After a debate in the legislative assembly, the Nongthombam Biren Singh government in Manipur announced, on 20 September, that it would partially lift the liquor prohibition imposed on the state in 1991—when widespread alcoholism and drug addiction accompanied a raging insurgency. Foreign tourists are currently allowed to purchase alcohol with a permit and the restrictions of the Manipur Liquor Prohibition Act do not apply to defence personnel and communities whose traditional occupation is brewing. The government’s decision will permit the sale and consumption of alcohol in all district headquarters, tourist destinations and hotels with more than twenty beds. The export of locally brewed liquor to other states will also be allowed under certain conditions. The cabinet expects that this will generate an annual revenue of over Rs 600 crore and mitigate the health hazards of illicit liquor. During the 1980s, the state used to earn around Rs 40 crore a year from 65 liquor shops and three warehouses.
Despite three decades of prohibition, the 2019–20 National Family Health Survey ranked Manipur fifth in terms of alcohol consumption. The free flow of liquor has been facilitated by a burgeoning network of roadside kiosks and illegal bars, which are expected to be regularised under the new regime. In August, I met the owner of possibly the swankiest illegal bar in Imphal. He opened the bar two years ago with an initial investment of about Rs 30 lakh, and has been an open supplier of alcohol in this supposedly dry state.

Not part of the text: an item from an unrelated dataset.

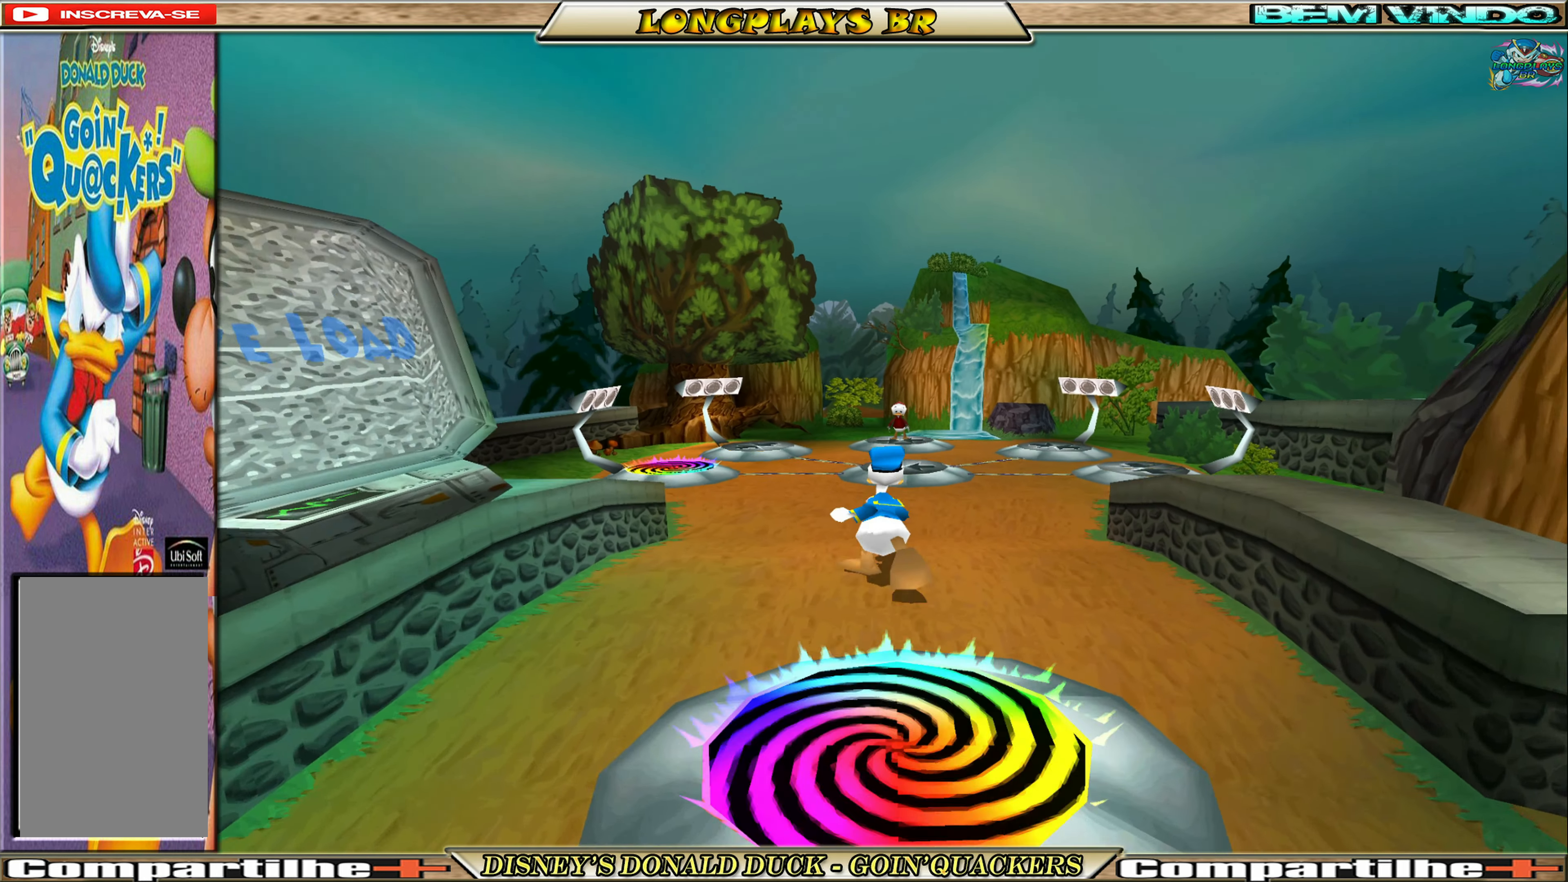
{"buttons": [], "left_stick": "up", "events": []}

Perhaps anticipating the government’s decision, the bar owner recently relocated to a three-storey building in the centre of the state capital, spending almost Rs 1 crore. From the outside, the façade was that of an ordinary cafe, with soft country music playing inside. The smell of fresh paint lingered. As I climbed the stairs to the second floor, the ambience completely transformed, with dim blue lights and loud rock music. The bar counter reflected the rows of glasses overhead and the industrial decor of generous nude bulb lighting. The view outside was of the few emerging elite buildings, such as Imphal’s only four-star hotel. The staff was young, polite and efficient. Their monthly salaries ranged from nine thousand to twenty-five thousand rupees. Six of them were using the job to pay for college, while ten others were supporting their siblings’ education. “It is difficult to find an evening-shift job in town, and I was almost dropping out from college,” one server told me.